NCRI

Canada unveils UN resolution blasting Iran regime’s human rights

NCRI – Canada has deposited a draft resolution at the United Nations that implicitly criticizes the UN’s array of human rights investigators, saying they need to get proactive about exposing human rights abuse in Iran, Ottawa Citizen reported on Thursday.

“Today, at the United Nations General Assembly, Canada will table the toughest resolution on the human rights situation in Iran,” Foreign Affairs Minister Lawrence Cannon said in the House of Commons just ahead of the UN filing.

“For the first time, under this government, we are calling on the investigators to focus on Iran’s appalling human rights record.”

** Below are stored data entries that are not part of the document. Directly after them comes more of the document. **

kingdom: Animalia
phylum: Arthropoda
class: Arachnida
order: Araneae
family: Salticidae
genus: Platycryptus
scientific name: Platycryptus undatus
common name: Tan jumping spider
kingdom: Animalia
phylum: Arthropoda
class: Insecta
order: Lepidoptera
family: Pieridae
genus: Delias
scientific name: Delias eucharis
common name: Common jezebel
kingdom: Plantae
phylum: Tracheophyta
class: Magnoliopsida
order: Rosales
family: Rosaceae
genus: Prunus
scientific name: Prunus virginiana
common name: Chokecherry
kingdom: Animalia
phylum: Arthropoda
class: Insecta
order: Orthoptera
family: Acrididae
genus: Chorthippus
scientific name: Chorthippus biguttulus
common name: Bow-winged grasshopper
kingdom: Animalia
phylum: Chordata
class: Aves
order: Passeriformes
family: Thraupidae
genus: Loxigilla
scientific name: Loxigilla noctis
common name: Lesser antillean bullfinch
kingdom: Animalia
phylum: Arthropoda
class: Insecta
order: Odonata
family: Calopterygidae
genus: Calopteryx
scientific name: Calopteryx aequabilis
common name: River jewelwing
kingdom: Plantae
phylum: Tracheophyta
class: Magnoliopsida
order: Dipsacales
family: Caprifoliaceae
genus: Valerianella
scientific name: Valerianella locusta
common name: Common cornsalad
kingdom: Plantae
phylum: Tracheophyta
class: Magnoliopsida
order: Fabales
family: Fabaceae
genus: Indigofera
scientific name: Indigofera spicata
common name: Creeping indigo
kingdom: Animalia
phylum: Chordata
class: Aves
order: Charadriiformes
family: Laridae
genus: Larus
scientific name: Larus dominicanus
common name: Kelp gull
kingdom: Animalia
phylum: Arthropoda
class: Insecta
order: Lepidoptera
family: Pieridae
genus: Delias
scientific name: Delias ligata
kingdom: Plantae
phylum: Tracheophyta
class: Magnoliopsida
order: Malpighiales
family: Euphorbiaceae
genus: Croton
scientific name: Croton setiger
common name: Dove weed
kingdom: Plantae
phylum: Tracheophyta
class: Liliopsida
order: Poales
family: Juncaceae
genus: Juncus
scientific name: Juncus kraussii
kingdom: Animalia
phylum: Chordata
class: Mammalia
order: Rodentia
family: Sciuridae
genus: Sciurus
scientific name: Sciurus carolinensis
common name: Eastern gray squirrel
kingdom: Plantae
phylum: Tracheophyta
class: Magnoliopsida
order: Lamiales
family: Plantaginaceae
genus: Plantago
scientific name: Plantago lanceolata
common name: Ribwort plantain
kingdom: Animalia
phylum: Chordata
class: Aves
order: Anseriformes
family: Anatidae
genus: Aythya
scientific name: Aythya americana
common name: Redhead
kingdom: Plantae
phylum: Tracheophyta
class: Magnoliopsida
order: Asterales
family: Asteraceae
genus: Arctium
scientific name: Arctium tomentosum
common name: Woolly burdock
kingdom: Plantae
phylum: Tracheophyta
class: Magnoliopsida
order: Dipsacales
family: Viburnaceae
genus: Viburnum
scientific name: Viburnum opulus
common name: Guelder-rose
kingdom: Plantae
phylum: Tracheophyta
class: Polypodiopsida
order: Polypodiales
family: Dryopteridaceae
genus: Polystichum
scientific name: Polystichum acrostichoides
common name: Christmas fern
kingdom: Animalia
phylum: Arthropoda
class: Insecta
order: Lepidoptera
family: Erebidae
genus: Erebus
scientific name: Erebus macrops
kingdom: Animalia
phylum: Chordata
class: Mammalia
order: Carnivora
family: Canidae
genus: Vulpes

The draft resolution calls on UN investigators of extra-judicial executions, torture, free speech suppression, persecution of human rights activists, arbitrary detention, and enforced disappearances to “pay particular attention” to Iran.

It notes that Iranian regime has offered a “standing invitation” for investigation by any of the UN experts, but has “not fulfilled any requests from these special mechanisms to visit the country in four years.”

The text reflects past Canadian-led resolutions in identifying torture, flogging, amputations and stoning as “serious ongoing and recurring human-rights violations” in Iran.

The call for more UN investigator involvement comes amid criticism that many of the “special rapporteurs” spend a disproportionate amount of time probing alleged abuses in advanced democracies, while ignoring countries where the worst abuse takes place, the report said.